In this article, we will review how to attach a running Commerce Engine instance to the Visual Studio Debugger for local debugging.
Introduction
In Sitecore Experience Commerce 9.X.Y, the Commerce Engine was built on .NET Core 2.2 or lower, which either only supported the out-of-process hosting or is the default configuration. This meant that IIS was essentially being used as a proxy to forward requests to the Commerce Engine application, which is why you are probably familiar with attaching the debugger to a process named Sitecore.Commerce.Engine.exe. By hovering over the process, the source Commerce Engine could easily be identified when attaching the process to Visual Studio.
Sitecore Experience Commerce 10 now leverages .Net Core 3.1, which uses in-process hosting, meaning the Commerce Engine instance run in the same process as its IIS worker process. Overall, the in-process hosting provides improved performanced as requests aren’t being proxied over the loopback adapter.
Now that we have a better understanding of the switch from out-of-process to in-process hosting in XC 10, it should be apparent as to why we need to amend how we attach the Commerce Engine to Visual Studio’s debugger.

(Source material)
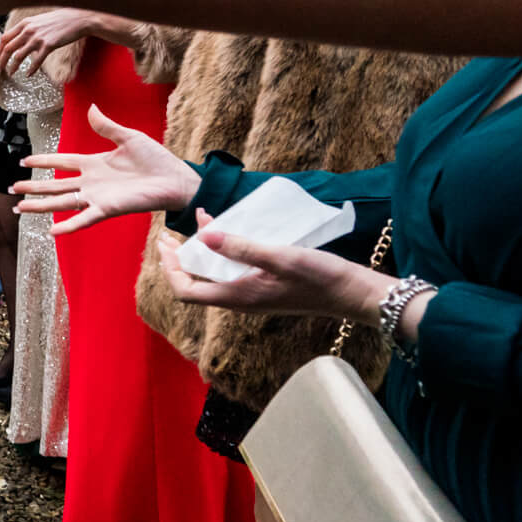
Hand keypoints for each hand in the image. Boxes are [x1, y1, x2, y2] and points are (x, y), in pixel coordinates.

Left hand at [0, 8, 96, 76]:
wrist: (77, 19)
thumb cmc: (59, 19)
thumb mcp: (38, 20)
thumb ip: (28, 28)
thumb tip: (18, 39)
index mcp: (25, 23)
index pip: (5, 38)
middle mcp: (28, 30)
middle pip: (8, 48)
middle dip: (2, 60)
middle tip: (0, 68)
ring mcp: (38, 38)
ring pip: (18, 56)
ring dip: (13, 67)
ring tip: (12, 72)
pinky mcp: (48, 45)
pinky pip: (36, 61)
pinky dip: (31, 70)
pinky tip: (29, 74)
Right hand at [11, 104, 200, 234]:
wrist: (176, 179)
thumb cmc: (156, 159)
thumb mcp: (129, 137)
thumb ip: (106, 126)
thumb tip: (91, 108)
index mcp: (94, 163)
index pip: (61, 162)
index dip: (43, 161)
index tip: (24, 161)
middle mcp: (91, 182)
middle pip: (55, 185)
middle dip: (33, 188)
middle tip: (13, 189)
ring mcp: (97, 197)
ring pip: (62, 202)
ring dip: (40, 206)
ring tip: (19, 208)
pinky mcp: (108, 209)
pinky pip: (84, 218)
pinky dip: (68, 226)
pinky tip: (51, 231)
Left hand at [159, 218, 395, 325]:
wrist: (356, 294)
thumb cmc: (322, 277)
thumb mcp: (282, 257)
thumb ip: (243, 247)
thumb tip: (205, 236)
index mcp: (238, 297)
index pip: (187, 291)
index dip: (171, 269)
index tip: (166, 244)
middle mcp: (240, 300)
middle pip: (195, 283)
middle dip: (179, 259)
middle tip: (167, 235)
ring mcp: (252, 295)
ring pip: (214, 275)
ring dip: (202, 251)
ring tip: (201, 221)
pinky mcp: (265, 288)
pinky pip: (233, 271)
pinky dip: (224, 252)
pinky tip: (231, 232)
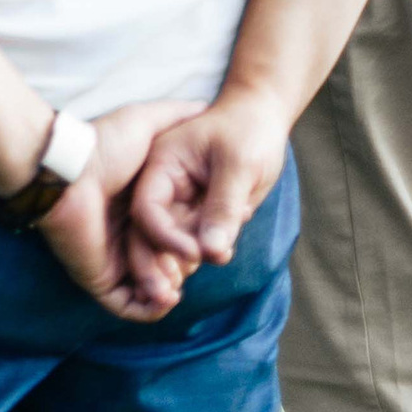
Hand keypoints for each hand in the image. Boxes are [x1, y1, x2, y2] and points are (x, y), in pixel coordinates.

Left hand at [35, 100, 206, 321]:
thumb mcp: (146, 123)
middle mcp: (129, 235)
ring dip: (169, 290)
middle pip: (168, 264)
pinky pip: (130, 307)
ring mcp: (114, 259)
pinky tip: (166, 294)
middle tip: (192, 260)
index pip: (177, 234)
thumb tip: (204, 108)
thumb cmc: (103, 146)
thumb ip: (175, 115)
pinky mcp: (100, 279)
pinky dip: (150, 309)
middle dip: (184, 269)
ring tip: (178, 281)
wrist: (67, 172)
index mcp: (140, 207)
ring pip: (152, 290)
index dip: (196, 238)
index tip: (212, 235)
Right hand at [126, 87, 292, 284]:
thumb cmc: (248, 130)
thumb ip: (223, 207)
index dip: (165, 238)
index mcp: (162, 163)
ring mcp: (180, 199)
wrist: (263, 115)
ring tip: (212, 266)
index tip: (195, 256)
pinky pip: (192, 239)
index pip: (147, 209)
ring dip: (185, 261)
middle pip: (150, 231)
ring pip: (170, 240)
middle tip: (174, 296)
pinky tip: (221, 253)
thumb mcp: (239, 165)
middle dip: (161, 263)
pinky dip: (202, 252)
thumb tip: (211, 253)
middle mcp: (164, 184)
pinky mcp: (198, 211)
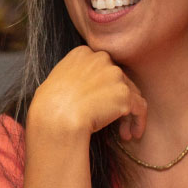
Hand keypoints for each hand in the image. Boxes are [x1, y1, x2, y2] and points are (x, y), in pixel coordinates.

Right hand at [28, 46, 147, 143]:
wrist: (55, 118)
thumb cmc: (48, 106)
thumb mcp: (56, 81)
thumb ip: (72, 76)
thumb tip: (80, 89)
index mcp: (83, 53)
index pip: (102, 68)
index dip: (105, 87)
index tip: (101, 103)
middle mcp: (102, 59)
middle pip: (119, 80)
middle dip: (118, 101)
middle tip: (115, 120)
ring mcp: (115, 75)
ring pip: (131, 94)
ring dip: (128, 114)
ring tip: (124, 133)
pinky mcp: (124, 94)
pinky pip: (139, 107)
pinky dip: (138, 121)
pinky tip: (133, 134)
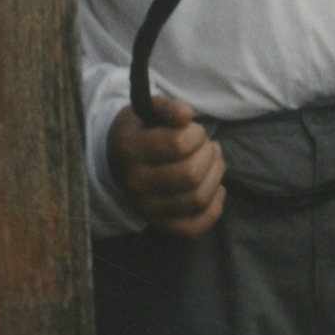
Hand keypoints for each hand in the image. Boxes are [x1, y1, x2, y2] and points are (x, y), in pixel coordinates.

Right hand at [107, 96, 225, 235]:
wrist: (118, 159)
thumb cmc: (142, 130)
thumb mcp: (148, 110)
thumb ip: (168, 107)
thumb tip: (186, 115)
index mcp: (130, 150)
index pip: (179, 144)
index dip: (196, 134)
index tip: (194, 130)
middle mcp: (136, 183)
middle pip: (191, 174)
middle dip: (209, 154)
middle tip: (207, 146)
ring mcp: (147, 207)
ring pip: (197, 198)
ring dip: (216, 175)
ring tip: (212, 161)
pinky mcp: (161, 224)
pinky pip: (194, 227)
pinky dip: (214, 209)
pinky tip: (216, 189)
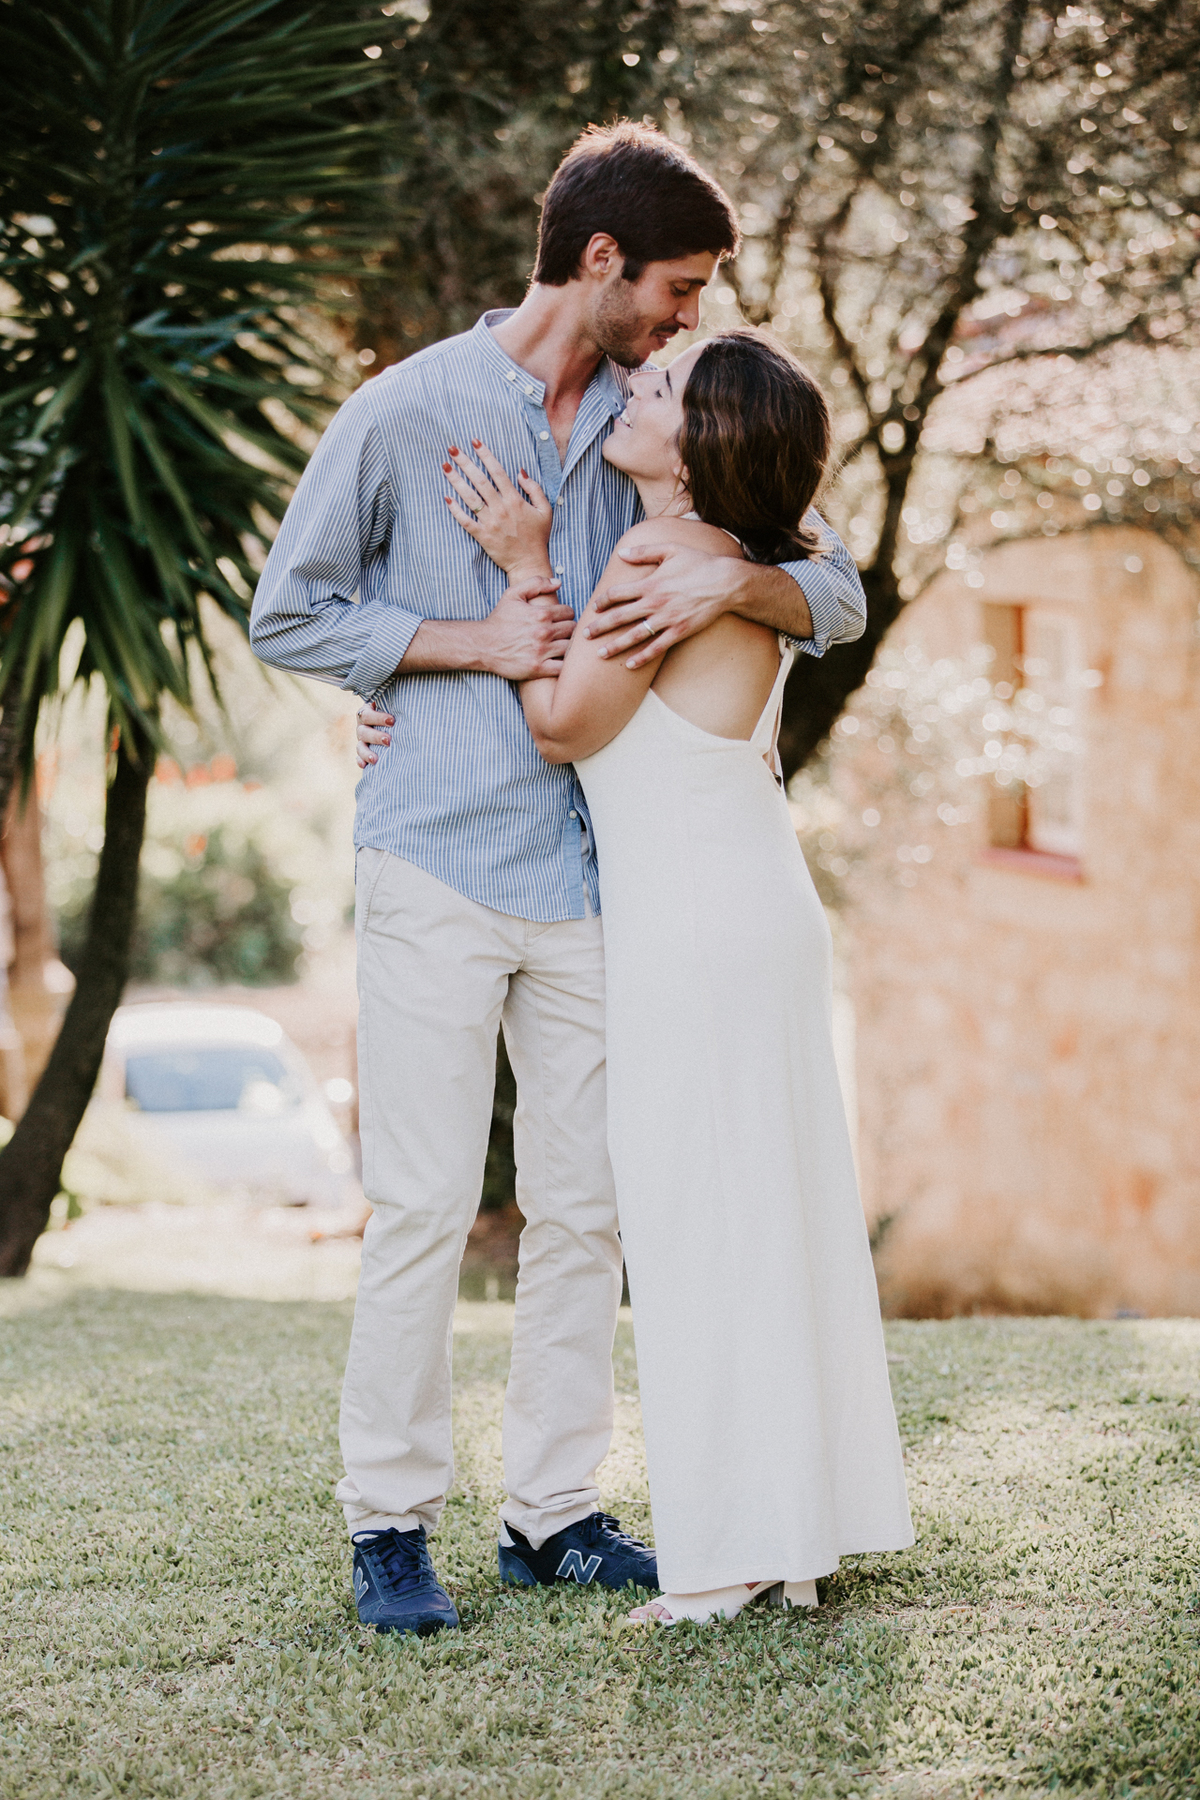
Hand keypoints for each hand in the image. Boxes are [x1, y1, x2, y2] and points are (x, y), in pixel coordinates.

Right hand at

---

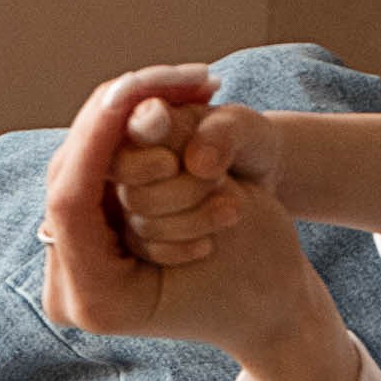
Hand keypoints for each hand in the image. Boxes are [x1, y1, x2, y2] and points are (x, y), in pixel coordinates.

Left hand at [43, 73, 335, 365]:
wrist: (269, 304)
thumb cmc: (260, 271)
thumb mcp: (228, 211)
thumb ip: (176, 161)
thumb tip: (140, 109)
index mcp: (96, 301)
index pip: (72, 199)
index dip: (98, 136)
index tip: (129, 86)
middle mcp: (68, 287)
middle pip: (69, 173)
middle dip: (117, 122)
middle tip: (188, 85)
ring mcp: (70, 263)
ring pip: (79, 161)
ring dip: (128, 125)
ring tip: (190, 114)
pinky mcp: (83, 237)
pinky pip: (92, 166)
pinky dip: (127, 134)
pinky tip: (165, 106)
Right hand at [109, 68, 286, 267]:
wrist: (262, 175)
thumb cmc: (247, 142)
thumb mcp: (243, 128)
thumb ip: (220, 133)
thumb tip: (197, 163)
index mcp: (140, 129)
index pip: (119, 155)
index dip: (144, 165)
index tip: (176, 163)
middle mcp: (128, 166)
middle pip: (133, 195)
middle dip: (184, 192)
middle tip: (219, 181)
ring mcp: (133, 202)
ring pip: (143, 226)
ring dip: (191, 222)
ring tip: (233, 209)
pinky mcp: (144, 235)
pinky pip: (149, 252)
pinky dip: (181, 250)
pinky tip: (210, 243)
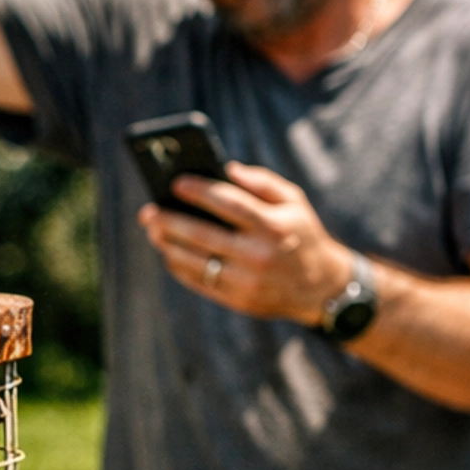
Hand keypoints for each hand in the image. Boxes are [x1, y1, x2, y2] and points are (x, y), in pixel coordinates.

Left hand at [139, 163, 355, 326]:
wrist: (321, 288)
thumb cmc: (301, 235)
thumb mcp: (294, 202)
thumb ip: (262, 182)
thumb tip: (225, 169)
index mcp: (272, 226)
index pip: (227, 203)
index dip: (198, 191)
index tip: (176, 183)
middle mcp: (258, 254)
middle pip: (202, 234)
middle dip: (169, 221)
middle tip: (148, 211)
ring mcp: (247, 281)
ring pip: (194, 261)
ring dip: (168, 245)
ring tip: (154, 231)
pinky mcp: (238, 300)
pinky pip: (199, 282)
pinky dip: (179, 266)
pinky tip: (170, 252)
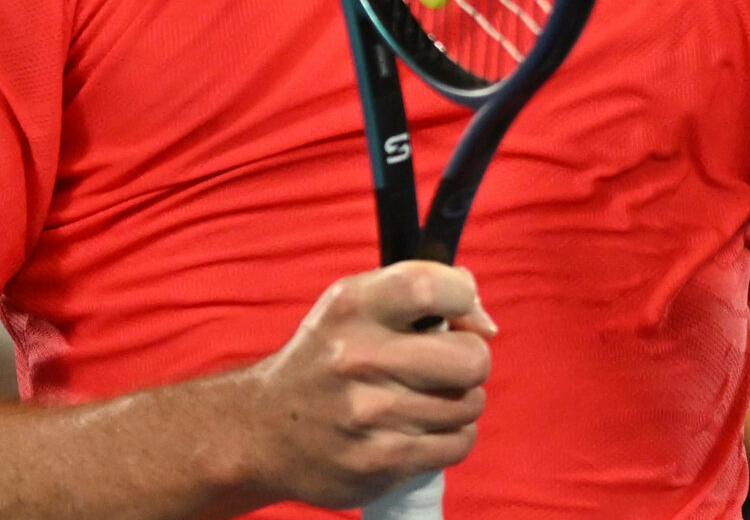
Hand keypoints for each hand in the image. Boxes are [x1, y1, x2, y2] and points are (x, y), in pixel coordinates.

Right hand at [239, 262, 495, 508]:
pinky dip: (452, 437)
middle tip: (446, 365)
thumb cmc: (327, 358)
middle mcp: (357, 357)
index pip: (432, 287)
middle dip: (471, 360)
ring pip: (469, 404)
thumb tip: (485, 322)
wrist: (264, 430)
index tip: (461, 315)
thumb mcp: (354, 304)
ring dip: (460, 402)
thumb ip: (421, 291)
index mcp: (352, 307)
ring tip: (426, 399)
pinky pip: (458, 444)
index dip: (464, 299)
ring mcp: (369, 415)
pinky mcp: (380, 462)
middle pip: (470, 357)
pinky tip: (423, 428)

* * *

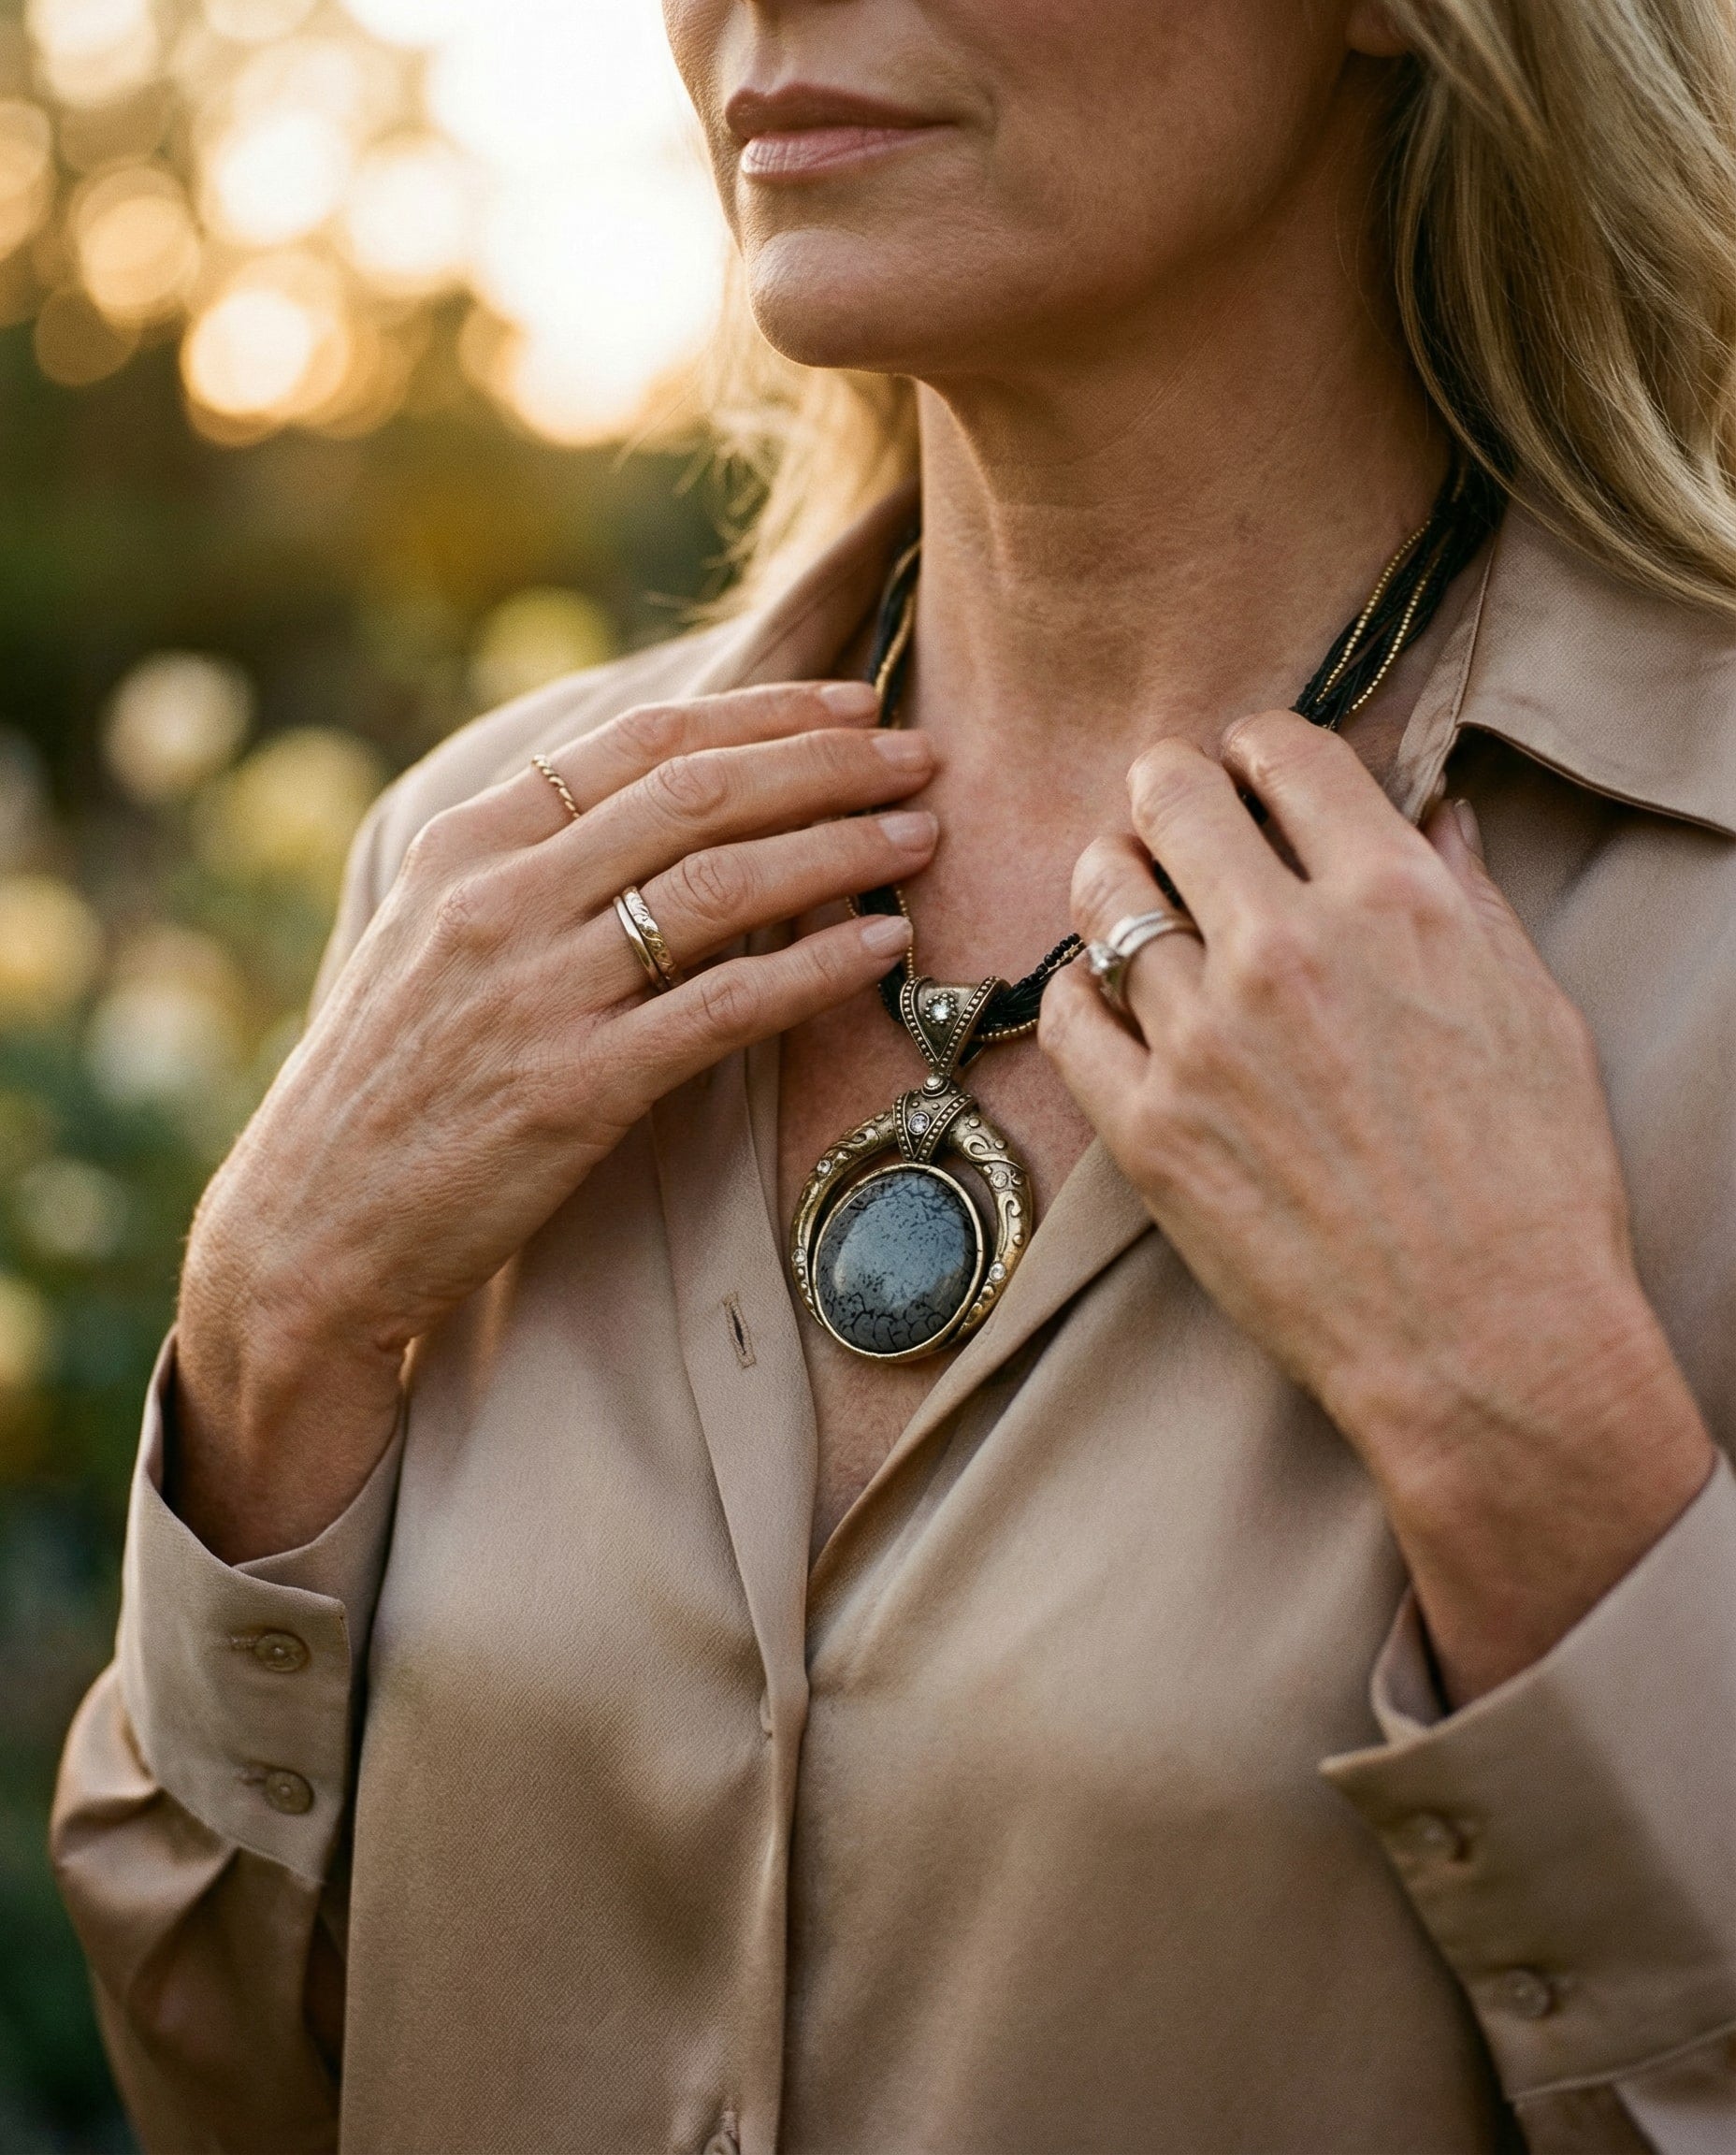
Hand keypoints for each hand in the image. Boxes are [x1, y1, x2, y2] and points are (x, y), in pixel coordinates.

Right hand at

(Apply what you read)
• 1. According to the article on debugging the Commerce Engine, why does in-process hosting perform better overall than out-of-process hosting?
• 2. In the article on debugging the Commerce Engine, reproduce the passage from "In this article, we" up to and including "to Visual Studio.", substituting "VS" for every occurrence of "Visual Studio".

(Results in order)
• 1. In-process hosting improves performance because requests are no longer proxied over the loopback adapter. The Commerce Engine instance runs in the same process as its IIS worker process.

• 2.
In this article, we will review how to attach a running Commerce Engine instance to the VS Debugger for local debugging.
Introduction
In Sitecore Experience Commerce 9.X.Y, the Commerce Engine was built on .NET Core 2.2 or lower, which either only supported the out-of-process hosting or is the default configuration. This meant that IIS was essentially being used as a proxy to forward requests to the Commerce Engine application, which is why you are probably familiar with attaching the debugger to a process named Sitecore.Commerce.Engine.exe. By hovering over the process, the source Commerce Engine could easily be identified when attaching the process to VS.